# The Carousel



## Deleted member 54984 (Jan 19, 2014)

A photo I took at a local carnival at my old neighborhood! It was selected and displayed at my community college gallery!


----------



## John_O (Jan 19, 2014)

Well done Jason! Nice work!


----------



## vangoghsear (Jan 22, 2014)

Love the translucent flags.  The texture, color, light, and feel is quite good; very "painterly."  I like this a lot.


----------



## tinacrabapple (Feb 1, 2014)

All American, always appealing to the patriotic!


----------



## Scoggs (Feb 3, 2014)

Great capture. A little blur and saturation would even make it dreamlike. Once again good job.


----------



## Nemesis (Feb 17, 2014)

Very nice, but why is it that all carousels creep me out just a little?


----------



## Kevin (Feb 18, 2014)

> carnival at my old neighborhood!


 Love the carved faces...photos of some things just have to be taken at night



> why is it that all carousels creep me out just a little?
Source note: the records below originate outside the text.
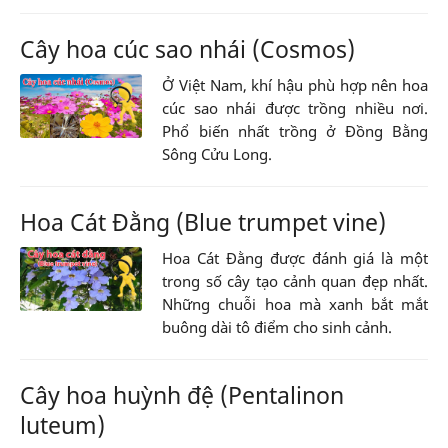
Cây hoa cúc sao nhái (Cosmos)
Ở Việt Nam, khí hậu phù hợp nên hoa
cúc sao nhái được trồng nhiều nơi.
Phổ biến nhất trồng ở Đồng Bằng
Sông Cửu Long.
Hoa Cát Đằng (Blue trumpet vine)
Hoa Cát Đằng được đánh giá là một
trong số cây tạo cảnh quan đẹp nhất.
Những chuỗi hoa mà xanh bắt mắt
buông dài tô điểm cho sinh cảnh.
Cây hoa huỳnh đệ (Pentalinon
luteum)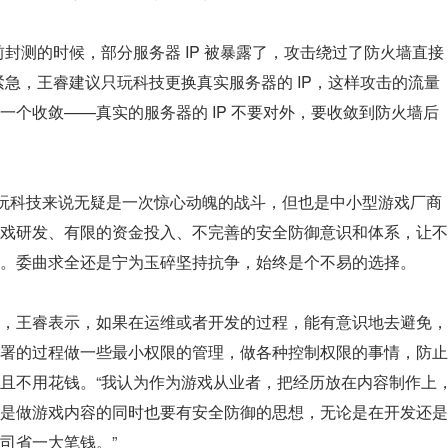
封测的时候，部分服务器 IP 被暴露了，攻击绕过了防火墙直接
紧急，王睿建议只玩科技更换真实服务器的 IP，这样攻击的流量
一个收敛——真实的服务器的 IP 不要对外，要收敛到防火墙后
对只玩科技来说无疑是一次惊心动魄的战斗，但也是中小型游戏厂商
戏研发、有限的资金投入、不完善的安全防御意识和体系，让不
。委曲求全还是宁为玉碎坚持抗争，始终是个不易的选择。
，王睿表示，如果在运维或者开发的过程，能有意识地去避免，
署的过程做一些最小权限的管理，做各种控制权限的事情，防止
且不用花钱。“我认为作为游戏从业者，把经历放在内容制作上
是做游戏内容的同时也要有安全防御的思想，无论是在开发还是
司省一大笔钱。”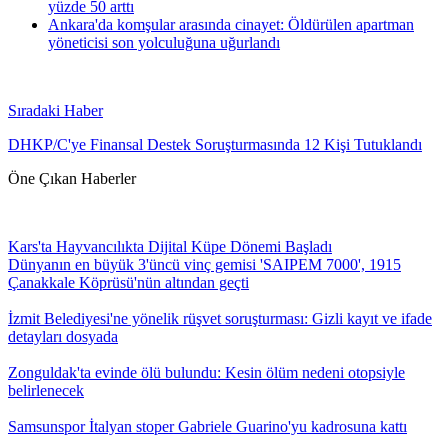
yüzde 50 arttı
Ankara'da komşular arasında cinayet: Öldürülen apartman
yöneticisi son yolculuğuna uğurlandı
Sıradaki Haber
DHKP/C'ye Finansal Destek Soruşturmasında 12 Kişi Tutuklandı
Öne Çıkan Haberler
Kars'ta Hayvancılıkta Dijital Küpe Dönemi Başladı
Dünyanın en büyük 3'üncü vinç gemisi 'SAIPEM 7000', 1915
Çanakkale Köprüsü'nün altından geçti
İzmit Belediyesi'ne yönelik rüşvet soruşturması: Gizli kayıt ve ifade
detayları dosyada
Zonguldak'ta evinde ölü bulundu: Kesin ölüm nedeni otopsiyle
belirlenecek
Samsunspor İtalyan stoper Gabriele Guarino'yu kadrosuna kattı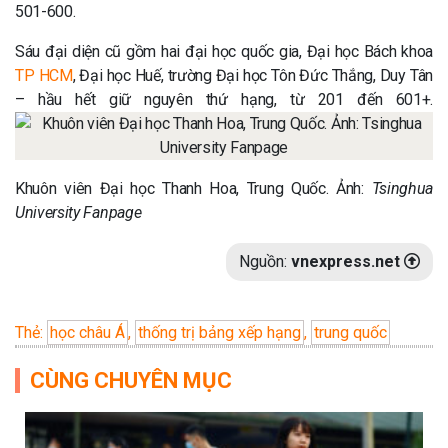
501-600.
Sáu đại diện cũ gồm hai đại học quốc gia, Đại học Bách khoa
TP HCM
, Đại học Huế, trường Đại học Tôn Đức Thắng, Duy Tân
– hầu hết giữ nguyên thứ hạng, từ 201 đến 601+.
Khuôn viên Đại học Thanh Hoa, Trung Quốc. Ảnh:
Tsinghua
University Fanpage
Nguồn:
vnexpress.net
Thẻ:
học châu Á
,
thống trị bảng xếp hạng
,
trung quốc
CÙNG CHUYÊN MỤC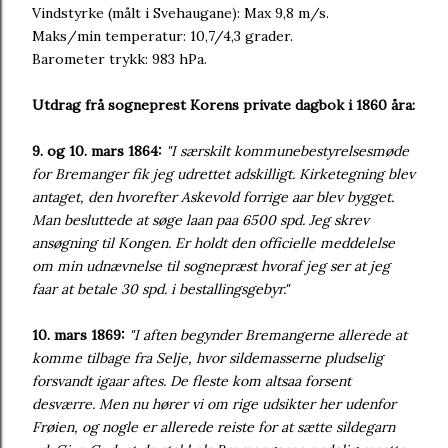
Vindstyrke (målt i Svehaugane): Max 9,8 m/s.
Maks/min temperatur: 10,7/4,3 grader.
Barometer trykk: 983 hPa.
Utdrag frå sogneprest Korens private dagbok i 1860 åra:
9. og 10. mars 1864:
"I særskilt kommunebestyrelsesmøde
for Bremanger fik jeg udrettet adskilligt. Kirketegning blev
antaget, den hvorefter Askevold forrige aar blev bygget.
Man besluttede at søge laan paa 6500 spd. Jeg skrev
ansøgning til Kongen. Er holdt den officielle meddelelse
om min udnævnelse til sognepræst hvoraf jeg ser at jeg
faar at betale 30 spd. i bestallingsgebyr."
10. mars 1869:
"I aften begynder Bremangerne allerede at
komme tilbage fra Selje, hvor sildemasserne pludselig
forsvandt igaar aftes. De fleste kom altsaa forsent
desværre. Men nu hører vi om rige udsikter her udenfor
Frøien, og nogle er allerede reiste for at sætte sildegarn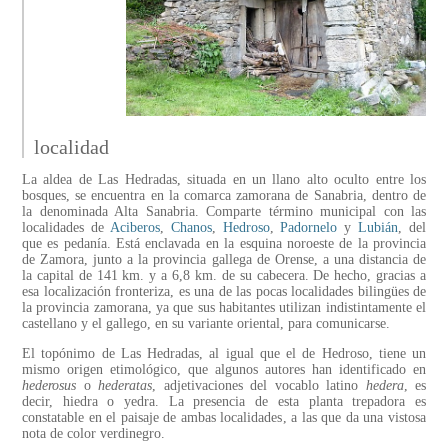
localidad
La aldea de Las Hedradas, situada en un llano alto oculto entre los
bosques, se encuentra en la comarca zamorana de Sanabria, dentro de
la denominada Alta Sanabria. Comparte término municipal con las
localidades de
Aciberos
,
Chanos
,
Hedroso
,
Padornelo
y
Lubián
, del
que es pedanía. Está enclavada en la esquina noroeste de la provincia
de Zamora, junto a la provincia gallega de Orense, a una distancia de
la capital de 141 km. y a 6,8 km. de su cabecera. De hecho, gracias a
esa localización fronteriza, es una de las pocas localidades bilingües de
la provincia zamorana, ya que sus habitantes utilizan indistintamente el
castellano y el gallego, en su variante oriental, para comunicarse.
El topónimo de Las Hedradas, al igual que el de Hedroso, tiene un
mismo origen etimológico, que algunos autores han identificado en
hederosus
o
hederatas
, adjetivaciones del vocablo latino
hedera
, es
decir, hiedra o yedra. La presencia de esta planta trepadora es
constatable en el paisaje de ambas localidades, a las que da una vistosa
nota de color verdinegro.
 carved animals that move maybe...(your)references to horror flicks...because you read_ something wicked this way comes.... _


----------



## Gumby (Feb 18, 2014)

It is a gorgeous shot.


----------



## escorial (Feb 18, 2014)

it's a hoot of a pic......


----------



## A_Jones (Mar 14, 2014)

beautiful!  I love the melancholy feeling of it.


----------